• [WRITTEN REQUEST]
Edit the records from the line containing "family: Cyperaceae" down to the line containing "genus: Androsace", replacing "scientific name" with "binomial name" and keeping everything else the same. Leave the pictures out of your answer.

• [AVAILABLE DATA]
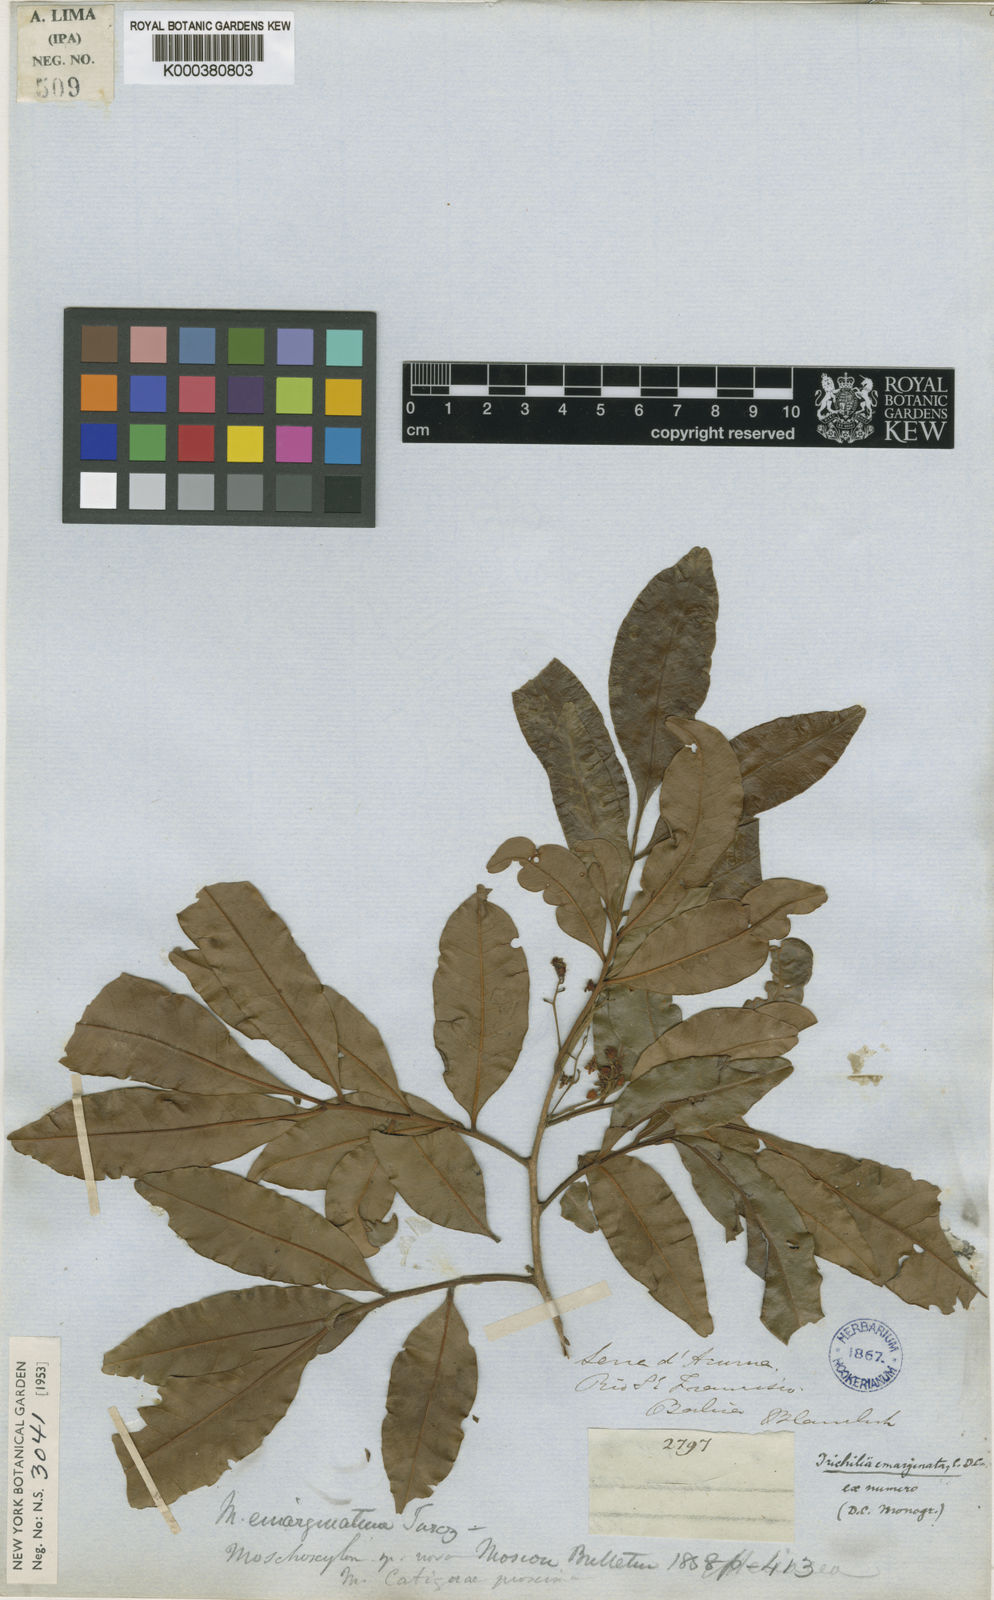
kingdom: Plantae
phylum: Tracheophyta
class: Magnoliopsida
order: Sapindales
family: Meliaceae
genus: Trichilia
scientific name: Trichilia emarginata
--
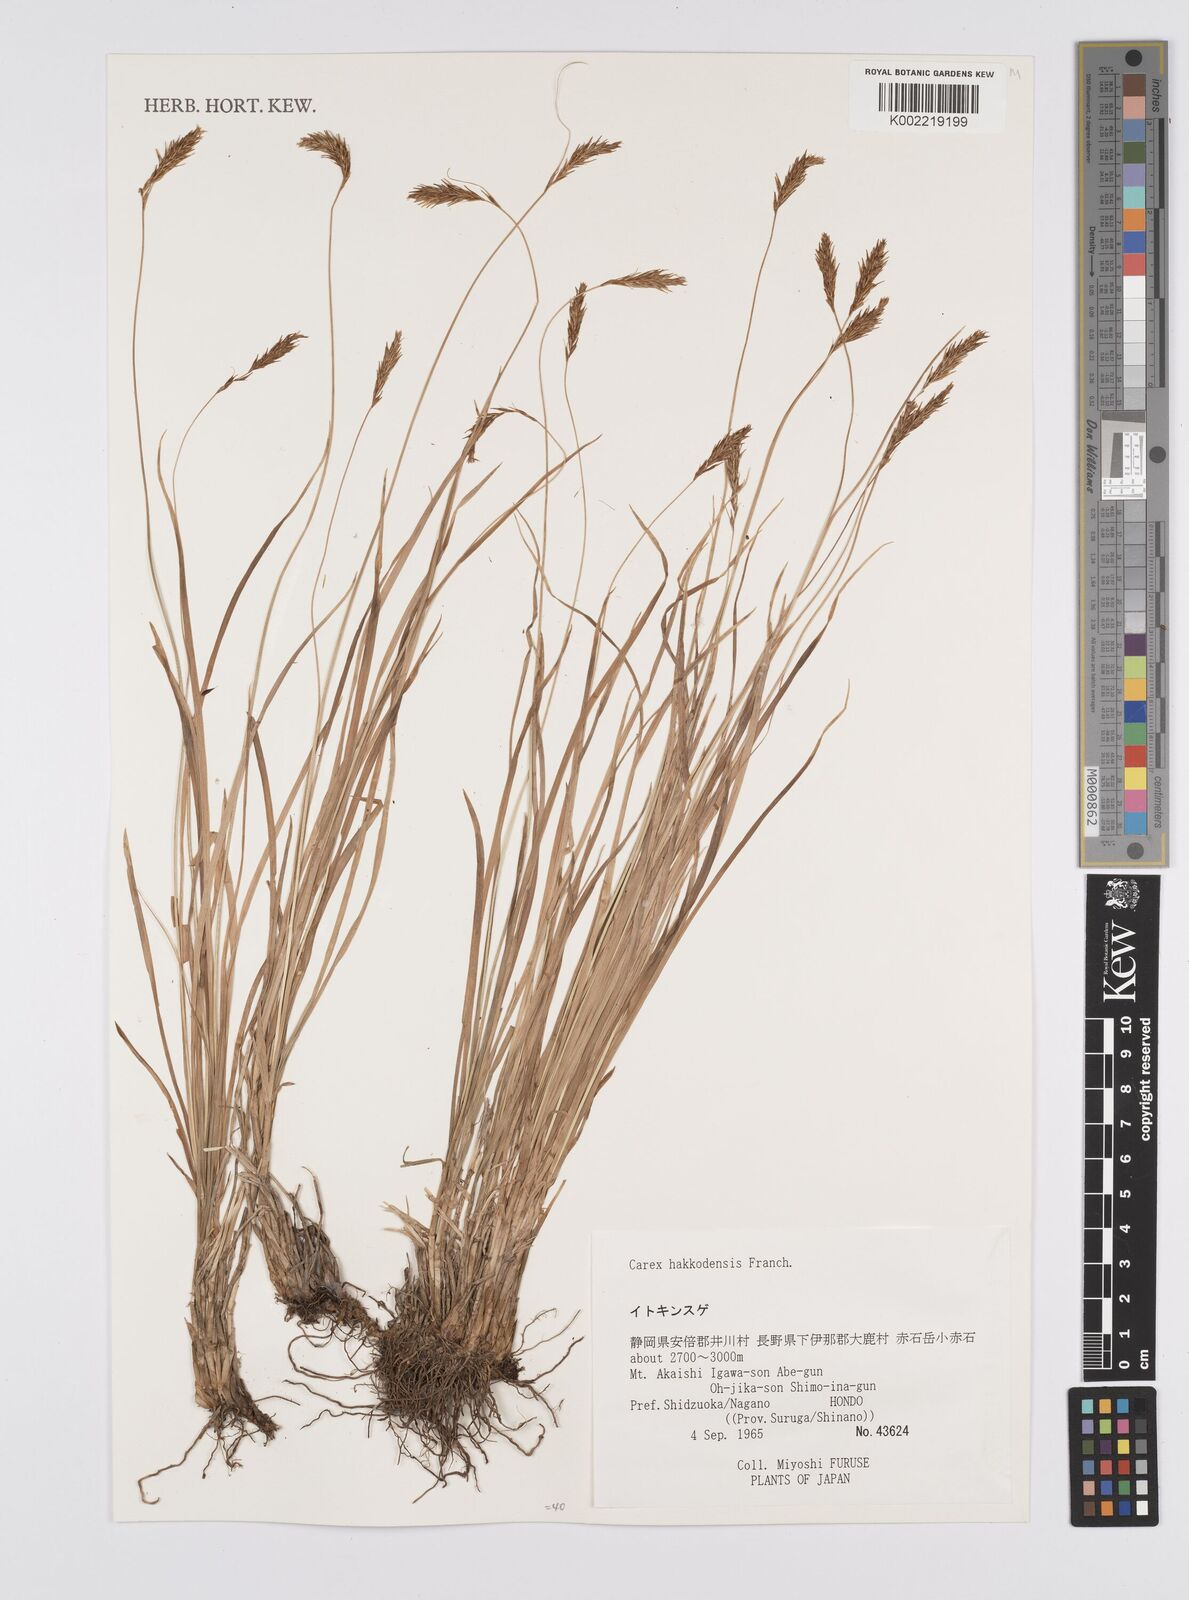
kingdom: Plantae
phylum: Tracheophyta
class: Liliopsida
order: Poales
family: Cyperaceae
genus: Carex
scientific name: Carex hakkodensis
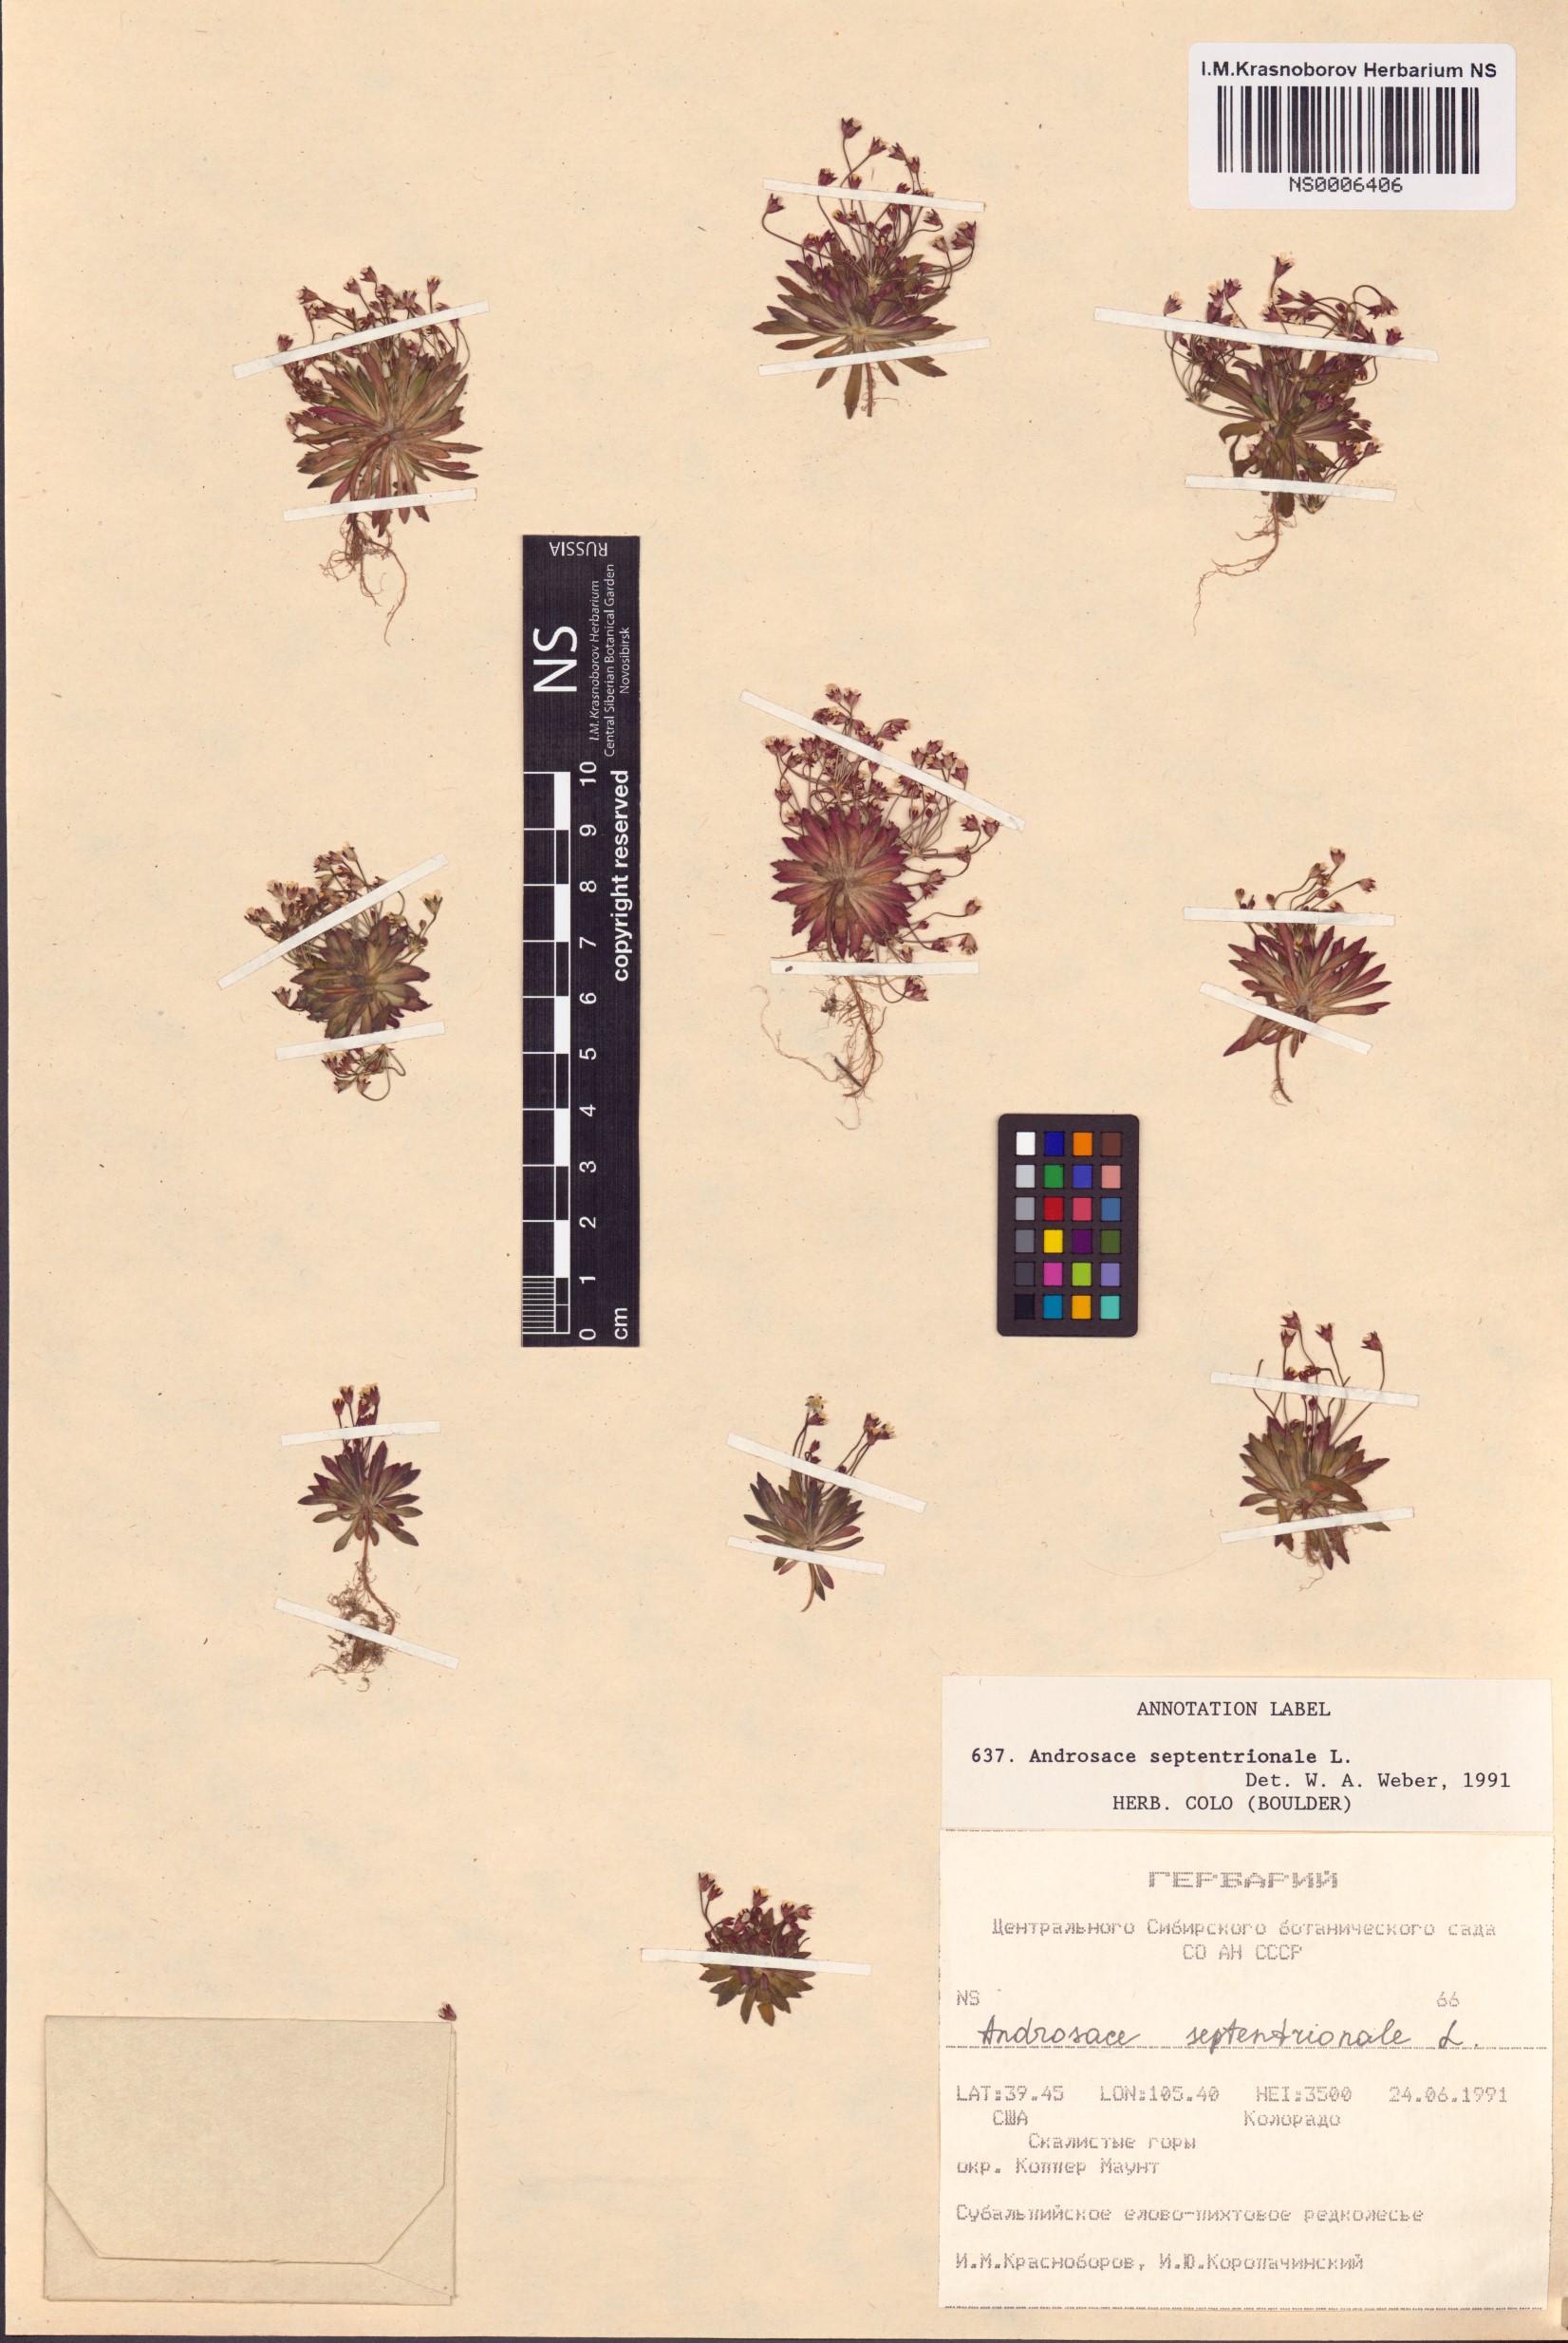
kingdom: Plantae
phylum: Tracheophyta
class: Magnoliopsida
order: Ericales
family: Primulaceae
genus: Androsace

• [PROBLEM SOLUTION]
family: Cyperaceae
genus: Carex
binomial name: Carex hakkodensis
kingdom: Plantae
phylum: Tracheophyta
class: Magnoliopsida
order: Ericales
family: Primulaceae
genus: Androsace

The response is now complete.